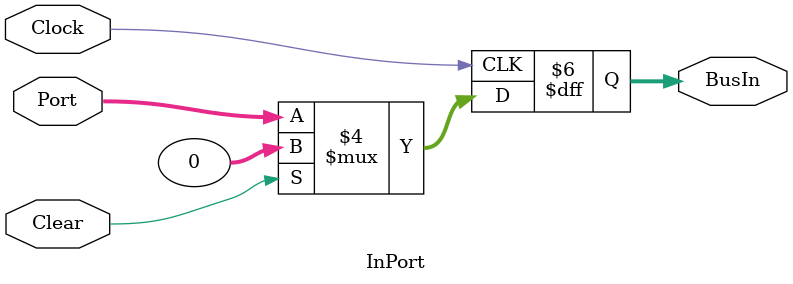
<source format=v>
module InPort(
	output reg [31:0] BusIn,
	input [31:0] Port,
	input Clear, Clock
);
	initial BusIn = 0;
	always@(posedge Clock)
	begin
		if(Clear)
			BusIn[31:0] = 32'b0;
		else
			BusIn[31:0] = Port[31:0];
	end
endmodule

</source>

......

### [Your assignment]
In the copy, every entry must appear exactly as written, and no picture may appear.

### [Answer section]
<source format=v>
module InPort(
	output reg [31:0] BusIn,
	input [31:0] Port,
	input Clear, Clock
);
	initial BusIn = 0;
	always@(posedge Clock)
	begin
		if(Clear)
			BusIn[31:0] = 32'b0;
		else
			BusIn[31:0] = Port[31:0];
	end
endmodule

</source>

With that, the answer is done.